EXERCISE: Look below for the line holding "SUPPORTING DOCUMENTATION |" and the line holding "addressed? | | |". Transcribe exactly those lines and all lines between them, nothing more.

Records contained in a dataset:
--------

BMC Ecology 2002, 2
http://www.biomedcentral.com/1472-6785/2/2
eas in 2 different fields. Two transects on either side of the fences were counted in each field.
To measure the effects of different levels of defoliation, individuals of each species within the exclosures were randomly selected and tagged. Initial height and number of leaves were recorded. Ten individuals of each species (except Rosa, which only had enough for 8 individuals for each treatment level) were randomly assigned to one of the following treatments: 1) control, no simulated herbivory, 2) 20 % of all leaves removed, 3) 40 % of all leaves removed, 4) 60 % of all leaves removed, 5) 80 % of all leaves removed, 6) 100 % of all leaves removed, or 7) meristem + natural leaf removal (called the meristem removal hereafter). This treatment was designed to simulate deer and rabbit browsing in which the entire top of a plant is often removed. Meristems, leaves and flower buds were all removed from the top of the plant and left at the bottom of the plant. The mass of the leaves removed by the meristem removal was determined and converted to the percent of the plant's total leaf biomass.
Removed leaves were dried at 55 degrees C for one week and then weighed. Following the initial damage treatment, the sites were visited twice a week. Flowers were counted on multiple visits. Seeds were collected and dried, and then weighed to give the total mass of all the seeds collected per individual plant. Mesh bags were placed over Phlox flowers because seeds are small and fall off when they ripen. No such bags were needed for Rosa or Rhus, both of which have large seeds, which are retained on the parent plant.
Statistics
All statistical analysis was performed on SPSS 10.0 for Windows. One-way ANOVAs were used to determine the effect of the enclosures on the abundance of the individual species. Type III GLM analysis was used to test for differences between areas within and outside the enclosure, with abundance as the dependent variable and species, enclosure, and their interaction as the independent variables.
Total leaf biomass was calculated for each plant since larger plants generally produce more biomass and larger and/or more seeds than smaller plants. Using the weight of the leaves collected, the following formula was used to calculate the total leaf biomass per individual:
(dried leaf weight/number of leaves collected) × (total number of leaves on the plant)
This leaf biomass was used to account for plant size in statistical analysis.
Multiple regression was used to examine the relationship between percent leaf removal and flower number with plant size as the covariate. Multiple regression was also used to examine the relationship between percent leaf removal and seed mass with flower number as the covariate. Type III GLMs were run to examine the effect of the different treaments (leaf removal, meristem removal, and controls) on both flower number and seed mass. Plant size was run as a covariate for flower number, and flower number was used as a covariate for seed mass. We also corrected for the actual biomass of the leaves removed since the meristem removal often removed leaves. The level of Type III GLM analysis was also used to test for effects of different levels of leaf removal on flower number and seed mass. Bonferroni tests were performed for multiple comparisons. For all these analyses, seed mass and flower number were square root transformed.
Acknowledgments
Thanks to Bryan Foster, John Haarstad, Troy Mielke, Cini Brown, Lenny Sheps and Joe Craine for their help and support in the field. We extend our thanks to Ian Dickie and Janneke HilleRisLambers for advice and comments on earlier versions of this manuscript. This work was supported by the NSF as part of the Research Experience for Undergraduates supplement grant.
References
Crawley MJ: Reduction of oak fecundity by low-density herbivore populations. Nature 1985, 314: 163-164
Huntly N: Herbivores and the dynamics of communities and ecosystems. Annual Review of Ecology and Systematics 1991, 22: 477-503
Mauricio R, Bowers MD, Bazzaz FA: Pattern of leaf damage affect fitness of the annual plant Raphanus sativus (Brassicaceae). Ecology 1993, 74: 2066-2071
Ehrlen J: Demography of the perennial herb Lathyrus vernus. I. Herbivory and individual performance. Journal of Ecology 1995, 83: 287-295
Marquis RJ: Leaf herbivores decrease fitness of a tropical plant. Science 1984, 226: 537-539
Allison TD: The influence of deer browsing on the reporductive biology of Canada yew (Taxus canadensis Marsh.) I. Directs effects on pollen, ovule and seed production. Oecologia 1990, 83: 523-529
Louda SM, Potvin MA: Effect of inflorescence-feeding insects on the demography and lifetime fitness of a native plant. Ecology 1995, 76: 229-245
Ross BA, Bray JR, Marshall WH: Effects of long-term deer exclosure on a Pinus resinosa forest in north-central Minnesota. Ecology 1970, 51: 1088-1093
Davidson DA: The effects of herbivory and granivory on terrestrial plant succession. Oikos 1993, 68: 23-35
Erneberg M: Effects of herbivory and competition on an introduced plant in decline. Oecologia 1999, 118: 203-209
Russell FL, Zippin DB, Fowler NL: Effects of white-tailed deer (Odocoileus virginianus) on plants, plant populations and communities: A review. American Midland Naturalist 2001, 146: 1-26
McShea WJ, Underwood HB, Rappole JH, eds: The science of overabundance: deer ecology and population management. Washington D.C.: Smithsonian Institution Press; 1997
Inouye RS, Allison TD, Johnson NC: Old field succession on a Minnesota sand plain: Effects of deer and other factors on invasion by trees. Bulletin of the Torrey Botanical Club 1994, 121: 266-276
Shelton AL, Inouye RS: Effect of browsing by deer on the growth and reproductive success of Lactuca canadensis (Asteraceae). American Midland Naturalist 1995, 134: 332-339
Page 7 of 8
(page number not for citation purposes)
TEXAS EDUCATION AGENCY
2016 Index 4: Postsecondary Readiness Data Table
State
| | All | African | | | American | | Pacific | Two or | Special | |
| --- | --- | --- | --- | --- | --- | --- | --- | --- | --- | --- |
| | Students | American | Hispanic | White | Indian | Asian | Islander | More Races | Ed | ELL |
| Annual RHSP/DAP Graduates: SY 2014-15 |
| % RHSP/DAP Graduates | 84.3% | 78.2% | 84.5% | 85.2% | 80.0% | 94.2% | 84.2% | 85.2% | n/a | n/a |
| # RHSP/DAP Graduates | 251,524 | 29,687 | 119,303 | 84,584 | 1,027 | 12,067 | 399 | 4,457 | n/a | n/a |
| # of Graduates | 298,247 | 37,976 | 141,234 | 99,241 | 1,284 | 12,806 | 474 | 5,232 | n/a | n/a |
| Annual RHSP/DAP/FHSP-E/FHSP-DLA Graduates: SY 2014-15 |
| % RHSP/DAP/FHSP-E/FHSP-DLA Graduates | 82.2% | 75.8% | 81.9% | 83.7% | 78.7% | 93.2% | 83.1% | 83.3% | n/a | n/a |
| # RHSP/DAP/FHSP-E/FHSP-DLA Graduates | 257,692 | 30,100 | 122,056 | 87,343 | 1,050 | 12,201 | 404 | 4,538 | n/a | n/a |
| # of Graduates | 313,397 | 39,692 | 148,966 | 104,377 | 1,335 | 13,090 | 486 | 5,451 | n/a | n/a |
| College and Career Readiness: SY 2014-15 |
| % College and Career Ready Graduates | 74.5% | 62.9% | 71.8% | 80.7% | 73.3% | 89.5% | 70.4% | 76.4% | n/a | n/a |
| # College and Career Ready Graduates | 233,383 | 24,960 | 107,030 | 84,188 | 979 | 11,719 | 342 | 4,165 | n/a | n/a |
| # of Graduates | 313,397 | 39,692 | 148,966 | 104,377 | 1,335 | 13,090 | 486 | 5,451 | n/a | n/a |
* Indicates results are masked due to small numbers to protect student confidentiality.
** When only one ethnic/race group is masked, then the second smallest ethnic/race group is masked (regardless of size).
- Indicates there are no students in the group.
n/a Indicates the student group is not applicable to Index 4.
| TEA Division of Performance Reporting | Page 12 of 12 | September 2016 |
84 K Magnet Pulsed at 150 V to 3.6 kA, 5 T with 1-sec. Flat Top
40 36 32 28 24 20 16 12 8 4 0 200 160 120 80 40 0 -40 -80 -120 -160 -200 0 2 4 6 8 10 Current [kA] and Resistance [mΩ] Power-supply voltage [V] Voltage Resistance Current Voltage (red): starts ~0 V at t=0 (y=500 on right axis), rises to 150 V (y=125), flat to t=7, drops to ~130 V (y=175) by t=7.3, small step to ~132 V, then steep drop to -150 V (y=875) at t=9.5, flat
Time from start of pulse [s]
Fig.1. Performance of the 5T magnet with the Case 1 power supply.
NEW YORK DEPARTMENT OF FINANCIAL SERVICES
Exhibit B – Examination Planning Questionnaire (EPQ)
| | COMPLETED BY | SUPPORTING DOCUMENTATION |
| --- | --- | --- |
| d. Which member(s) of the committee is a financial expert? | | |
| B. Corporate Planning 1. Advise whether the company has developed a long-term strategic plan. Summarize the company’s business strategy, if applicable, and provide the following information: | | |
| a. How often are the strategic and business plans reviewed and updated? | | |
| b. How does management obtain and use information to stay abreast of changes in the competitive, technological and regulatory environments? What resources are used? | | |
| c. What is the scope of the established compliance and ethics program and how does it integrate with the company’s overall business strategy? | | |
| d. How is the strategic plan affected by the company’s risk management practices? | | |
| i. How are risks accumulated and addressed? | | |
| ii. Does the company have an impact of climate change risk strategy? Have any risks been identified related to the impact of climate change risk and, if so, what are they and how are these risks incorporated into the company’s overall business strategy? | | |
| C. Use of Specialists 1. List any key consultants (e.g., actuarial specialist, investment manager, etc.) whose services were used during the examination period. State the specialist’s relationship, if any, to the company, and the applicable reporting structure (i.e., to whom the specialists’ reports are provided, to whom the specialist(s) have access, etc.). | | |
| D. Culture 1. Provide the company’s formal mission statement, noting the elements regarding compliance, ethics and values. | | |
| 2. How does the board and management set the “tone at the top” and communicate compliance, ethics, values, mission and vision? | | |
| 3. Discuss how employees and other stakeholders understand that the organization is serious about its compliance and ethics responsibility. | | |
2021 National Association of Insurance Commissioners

--------

FINAL ANSWER:
| | COMPLETED BY | SUPPORTING DOCUMENTATION |
| --- | --- | --- |
| d. Which member(s) of the committee is a financial expert? | | |
| B. Corporate Planning 1. Advise whether the company has developed a long-term strategic plan. Summarize the company’s business strategy, if applicable, and provide the following information: | | |
| a. How often are the strategic and business plans reviewed and updated? | | |
| b. How does management obtain and use information to stay abreast of changes in the competitive, technological and regulatory environments? What resources are used? | | |
| c. What is the scope of the established compliance and ethics program and how does it integrate with the company’s overall business strategy? | | |
| d. How is the strategic plan affected by the company’s risk management practices? | | |
| i. How are risks accumulated and addressed? | | |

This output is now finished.